- _TASK REQUIREMENTS_: Continue the discussion of open-source tools in game development from its last sentence.

- _READING PASSAGE_:

• • • • •

Given that every other industry has moved to FOSS software for their tooling, it's the game industry that has a "religion" about proprietary software being necessary to make money.


The claim that "every other industry has moved to FOSS software for their tooling" is demonstrably false.

Has the graphic design industry moved off Photoshop and Illustrator? Has video editing moved off Avid, Premiere, et. al.? Have Windows devs abandoned Visual Studio?


I am not sure that game industry has a religion about proprietary software, they use a lot of open source libraries. But you need a lot of tools to make a game - GUI editor, animation graph editor, audio editor, cutscene editor, AI editor ... and it makes harder to create games if all of these editors are from different 3rd party providers with different controls, settings, installers, .... What is more some of these tools need to be taylored to the specific game or integrated too tightly with other editors. E.g. cutscene editor must be tightly integrated with scene editor, or AI editor must be taylored to specific game, since they use extremely different AIs.

What is more thare are not really FOSS tools for game industry. There is GIMP or Blender, but most artists prefer commercial alternatives because they are arguably better. Tiled editor is pretty popular for 2D. But other than there is almost nothing. I would love to avoid implementing an editor/debugger for my behaviour trees, or visual editor for shaders, but there is simply no good FOSS for that.

• • • • •

- _INFORMATION_:
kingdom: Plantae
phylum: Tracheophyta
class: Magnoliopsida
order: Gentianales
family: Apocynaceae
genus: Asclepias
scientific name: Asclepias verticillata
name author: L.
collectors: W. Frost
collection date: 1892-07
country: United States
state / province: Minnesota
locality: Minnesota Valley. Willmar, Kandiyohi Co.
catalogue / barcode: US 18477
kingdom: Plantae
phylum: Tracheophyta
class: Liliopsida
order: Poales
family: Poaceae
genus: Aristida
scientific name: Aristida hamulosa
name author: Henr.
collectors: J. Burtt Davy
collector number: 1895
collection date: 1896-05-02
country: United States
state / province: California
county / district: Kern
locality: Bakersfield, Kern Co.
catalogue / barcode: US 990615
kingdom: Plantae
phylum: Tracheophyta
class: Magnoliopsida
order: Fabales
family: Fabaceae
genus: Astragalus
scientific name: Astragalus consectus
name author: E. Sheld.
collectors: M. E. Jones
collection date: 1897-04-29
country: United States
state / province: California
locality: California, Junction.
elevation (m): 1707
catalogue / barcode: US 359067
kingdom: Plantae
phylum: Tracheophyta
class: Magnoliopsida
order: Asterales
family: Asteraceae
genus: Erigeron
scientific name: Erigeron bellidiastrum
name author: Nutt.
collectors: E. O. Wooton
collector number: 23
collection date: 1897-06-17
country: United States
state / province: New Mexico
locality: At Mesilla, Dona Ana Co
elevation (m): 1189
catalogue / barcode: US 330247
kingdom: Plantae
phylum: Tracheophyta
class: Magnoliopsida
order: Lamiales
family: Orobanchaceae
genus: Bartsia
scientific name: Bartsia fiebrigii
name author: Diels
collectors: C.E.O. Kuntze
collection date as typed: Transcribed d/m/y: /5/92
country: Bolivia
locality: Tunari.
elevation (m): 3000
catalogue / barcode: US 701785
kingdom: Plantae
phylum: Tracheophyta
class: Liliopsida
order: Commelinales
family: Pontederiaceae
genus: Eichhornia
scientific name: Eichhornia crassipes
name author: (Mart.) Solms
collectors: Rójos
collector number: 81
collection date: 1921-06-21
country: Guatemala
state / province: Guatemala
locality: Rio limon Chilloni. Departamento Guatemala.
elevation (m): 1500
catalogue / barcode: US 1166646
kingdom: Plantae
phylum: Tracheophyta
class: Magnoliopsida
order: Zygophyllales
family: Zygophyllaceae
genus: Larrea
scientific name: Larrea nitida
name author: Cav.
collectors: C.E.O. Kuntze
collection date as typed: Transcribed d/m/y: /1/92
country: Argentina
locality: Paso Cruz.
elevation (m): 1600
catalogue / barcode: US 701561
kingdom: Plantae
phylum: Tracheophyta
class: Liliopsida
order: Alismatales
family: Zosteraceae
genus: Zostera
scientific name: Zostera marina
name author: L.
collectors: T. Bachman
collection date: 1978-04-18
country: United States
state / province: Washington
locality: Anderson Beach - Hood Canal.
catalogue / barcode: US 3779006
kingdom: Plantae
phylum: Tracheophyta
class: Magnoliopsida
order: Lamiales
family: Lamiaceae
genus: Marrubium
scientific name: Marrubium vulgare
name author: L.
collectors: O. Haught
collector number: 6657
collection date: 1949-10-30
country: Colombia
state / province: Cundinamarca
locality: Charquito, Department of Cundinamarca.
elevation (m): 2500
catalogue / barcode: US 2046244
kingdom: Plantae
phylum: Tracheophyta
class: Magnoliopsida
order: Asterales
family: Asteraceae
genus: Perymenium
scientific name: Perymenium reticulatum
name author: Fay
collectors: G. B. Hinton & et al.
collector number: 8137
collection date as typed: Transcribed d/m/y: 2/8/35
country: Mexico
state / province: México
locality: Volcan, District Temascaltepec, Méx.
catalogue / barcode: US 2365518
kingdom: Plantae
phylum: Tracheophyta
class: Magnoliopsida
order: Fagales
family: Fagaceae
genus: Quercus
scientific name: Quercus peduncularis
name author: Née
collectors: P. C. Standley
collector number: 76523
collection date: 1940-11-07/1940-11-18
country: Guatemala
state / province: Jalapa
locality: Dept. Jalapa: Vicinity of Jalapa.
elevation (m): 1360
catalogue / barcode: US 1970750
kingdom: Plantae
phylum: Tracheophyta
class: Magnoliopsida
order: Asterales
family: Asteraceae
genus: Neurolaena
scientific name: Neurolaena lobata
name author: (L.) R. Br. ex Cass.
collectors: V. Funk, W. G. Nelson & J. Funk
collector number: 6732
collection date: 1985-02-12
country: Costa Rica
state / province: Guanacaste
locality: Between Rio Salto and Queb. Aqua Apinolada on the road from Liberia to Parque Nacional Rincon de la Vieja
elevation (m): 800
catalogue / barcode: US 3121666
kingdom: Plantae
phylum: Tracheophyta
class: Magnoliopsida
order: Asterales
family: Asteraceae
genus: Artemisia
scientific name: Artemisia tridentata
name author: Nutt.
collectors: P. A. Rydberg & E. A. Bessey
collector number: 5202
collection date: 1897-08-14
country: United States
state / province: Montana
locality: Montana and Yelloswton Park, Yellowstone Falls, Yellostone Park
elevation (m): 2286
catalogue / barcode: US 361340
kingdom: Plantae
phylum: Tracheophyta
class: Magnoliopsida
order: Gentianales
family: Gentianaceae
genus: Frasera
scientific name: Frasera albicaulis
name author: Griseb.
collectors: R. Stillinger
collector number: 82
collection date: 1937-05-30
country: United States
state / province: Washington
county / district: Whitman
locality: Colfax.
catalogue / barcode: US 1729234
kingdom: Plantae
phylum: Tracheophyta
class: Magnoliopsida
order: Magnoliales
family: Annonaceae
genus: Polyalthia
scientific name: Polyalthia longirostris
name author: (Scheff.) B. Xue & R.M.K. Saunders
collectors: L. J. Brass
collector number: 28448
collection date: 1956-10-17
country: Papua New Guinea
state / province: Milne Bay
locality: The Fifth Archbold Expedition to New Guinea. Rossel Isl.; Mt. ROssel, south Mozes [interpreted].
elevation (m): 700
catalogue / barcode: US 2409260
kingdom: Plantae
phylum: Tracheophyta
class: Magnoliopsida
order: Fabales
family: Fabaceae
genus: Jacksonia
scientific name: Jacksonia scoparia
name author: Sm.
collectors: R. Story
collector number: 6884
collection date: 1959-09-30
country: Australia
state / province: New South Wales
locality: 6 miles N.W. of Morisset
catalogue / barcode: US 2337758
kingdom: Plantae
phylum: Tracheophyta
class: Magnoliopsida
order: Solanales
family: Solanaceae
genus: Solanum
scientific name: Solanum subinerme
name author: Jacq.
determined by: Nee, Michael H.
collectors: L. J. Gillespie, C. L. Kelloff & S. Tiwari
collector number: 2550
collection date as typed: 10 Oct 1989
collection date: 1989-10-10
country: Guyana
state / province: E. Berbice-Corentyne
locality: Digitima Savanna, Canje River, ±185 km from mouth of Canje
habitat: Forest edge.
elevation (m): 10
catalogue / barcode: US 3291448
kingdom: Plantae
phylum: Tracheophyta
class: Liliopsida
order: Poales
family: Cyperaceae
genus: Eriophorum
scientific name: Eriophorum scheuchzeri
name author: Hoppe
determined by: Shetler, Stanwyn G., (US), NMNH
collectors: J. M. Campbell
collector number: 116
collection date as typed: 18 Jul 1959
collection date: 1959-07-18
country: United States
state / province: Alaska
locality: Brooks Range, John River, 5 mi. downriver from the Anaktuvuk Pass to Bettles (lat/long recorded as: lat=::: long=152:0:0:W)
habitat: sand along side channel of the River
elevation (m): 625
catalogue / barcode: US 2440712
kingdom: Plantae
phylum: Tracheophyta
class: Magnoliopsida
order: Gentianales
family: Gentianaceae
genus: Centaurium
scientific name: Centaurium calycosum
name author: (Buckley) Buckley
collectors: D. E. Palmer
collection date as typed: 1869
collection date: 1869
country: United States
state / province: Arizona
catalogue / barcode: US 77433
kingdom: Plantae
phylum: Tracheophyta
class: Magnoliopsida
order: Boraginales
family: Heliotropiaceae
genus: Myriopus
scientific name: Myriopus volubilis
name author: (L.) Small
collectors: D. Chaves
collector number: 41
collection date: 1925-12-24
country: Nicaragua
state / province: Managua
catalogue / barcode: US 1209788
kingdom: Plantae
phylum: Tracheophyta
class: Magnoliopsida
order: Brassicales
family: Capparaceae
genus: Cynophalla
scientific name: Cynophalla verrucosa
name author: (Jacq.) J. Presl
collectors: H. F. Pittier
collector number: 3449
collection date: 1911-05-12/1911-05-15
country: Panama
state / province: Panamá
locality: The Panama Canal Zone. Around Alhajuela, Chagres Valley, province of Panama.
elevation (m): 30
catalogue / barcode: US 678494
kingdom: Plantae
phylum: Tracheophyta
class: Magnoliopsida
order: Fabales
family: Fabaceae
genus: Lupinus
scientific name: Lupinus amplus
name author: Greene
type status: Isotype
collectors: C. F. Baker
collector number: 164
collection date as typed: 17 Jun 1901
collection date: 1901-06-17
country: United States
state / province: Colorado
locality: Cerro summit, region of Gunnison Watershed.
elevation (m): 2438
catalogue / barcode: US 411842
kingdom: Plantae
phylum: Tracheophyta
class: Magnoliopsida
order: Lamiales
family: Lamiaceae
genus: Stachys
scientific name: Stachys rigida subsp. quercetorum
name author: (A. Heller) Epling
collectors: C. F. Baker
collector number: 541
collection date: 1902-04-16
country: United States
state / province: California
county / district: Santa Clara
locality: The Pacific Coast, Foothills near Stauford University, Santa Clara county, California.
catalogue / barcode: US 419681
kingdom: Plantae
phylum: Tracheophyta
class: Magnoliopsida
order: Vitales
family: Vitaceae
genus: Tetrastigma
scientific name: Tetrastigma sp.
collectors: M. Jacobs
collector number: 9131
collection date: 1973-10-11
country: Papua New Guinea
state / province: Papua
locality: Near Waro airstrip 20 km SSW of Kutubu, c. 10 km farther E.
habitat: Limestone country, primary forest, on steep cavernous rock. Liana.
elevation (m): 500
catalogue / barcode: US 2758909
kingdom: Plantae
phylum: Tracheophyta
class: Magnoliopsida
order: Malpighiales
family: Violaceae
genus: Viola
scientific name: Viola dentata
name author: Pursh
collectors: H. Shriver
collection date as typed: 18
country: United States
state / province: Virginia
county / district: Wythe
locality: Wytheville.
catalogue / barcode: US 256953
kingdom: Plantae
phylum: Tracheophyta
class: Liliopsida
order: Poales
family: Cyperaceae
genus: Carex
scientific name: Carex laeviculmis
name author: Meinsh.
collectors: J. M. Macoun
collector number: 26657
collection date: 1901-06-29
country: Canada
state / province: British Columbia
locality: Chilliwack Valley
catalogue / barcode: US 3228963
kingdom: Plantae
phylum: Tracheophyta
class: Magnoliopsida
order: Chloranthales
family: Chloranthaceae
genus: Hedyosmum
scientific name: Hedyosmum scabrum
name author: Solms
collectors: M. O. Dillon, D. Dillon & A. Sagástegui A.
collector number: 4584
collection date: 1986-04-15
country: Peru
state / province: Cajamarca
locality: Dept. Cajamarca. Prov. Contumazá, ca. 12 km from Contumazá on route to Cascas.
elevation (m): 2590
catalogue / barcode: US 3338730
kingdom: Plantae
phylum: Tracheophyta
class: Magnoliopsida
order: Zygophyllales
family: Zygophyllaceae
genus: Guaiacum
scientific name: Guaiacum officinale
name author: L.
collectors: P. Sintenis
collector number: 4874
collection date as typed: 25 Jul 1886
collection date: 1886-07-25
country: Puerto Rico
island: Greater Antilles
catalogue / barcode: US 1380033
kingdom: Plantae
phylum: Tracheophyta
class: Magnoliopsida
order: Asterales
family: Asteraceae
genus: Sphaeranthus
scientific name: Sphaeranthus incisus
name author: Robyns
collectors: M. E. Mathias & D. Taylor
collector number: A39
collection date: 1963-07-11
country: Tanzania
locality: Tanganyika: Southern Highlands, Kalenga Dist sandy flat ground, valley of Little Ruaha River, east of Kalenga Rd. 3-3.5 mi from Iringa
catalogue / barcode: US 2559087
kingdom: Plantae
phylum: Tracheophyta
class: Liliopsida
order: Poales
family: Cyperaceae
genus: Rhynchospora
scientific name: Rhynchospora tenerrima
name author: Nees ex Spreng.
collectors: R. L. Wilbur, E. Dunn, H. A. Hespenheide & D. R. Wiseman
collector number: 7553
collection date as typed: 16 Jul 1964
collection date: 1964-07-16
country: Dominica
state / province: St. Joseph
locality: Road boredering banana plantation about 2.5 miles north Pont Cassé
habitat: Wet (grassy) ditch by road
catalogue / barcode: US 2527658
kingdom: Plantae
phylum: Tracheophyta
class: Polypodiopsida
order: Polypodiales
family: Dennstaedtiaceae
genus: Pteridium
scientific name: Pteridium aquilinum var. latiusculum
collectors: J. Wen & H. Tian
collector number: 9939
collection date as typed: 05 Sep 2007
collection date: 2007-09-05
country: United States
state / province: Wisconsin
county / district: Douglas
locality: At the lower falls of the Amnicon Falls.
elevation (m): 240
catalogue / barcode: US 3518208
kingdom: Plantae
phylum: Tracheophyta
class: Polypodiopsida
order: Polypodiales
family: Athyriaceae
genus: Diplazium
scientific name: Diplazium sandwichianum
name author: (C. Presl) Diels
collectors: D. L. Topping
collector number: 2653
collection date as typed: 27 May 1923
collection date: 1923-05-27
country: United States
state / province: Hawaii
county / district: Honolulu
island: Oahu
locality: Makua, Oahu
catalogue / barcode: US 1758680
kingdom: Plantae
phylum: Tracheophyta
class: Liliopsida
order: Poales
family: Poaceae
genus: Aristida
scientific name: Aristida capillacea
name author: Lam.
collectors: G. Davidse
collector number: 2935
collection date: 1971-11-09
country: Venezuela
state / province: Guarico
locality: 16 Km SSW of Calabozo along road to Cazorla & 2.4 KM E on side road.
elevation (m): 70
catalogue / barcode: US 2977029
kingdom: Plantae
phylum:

• • • • •

- _TASK RESULT_:
What other industry?

Many of the tools I use daily on our customer projects are proprietary.


I wish it were true but major parts of my time are not using FOSS; iOS app dev & embedded dev notably.


Unity is opening more and more of the engine up.

And as for Unreal...

https://www.unrealengine.com/ue4-on-github


I wish Unity make their code public, they might be publishing a bit of code but most of it is still hidden.


There are no other better engines and what's more, there only two serious competitors out there. CryEngine and Unity. CryEngine has nowhere near the amount of documentation UE has (both official and unofficial) and investing time into learning to work with CryEngine is questionable since the company behind it may go bakrupt at any time and the skills you'll learn are not really usable outside of your project(s) since pretty much no one in the industry (except CIG and Warhorse) uses it. Unity is great for what it is, but it's not exactly the best choice as far as ambitious projects go.


CIG switched to Amazon's Lumberyard fork of CryEngine, which I suspect will become the canonical upstream, provided Amazon keeps up it's support and doesn't alienate people with crazy Amazon service tie-ins. My (not very in-depth or researched) impression is that the original team at CryTek suffered a brain drain long before this latest round of financial difficulties (e.g. lead engineer Tiago Sousa moving to id Software to succeed John Carmack as lead renderer guy), so I suspect they don't have a huge the "real change is happening in this branch" advantage over Lumberyard anymore, and Amazon is surely more stable than CryTek is.

Note I'm not working inside this industry, this is just pieced together from news observation.


For public engines yes, for private engine it's another story!


Well, we're talking about public engines here, so you point is kind of irrelevant.


None. They're no silly command line tools two people wrote in their spare time.


> "developers can be confident that they will rewarded for doing the right thing, not looking like they are doing the right thing"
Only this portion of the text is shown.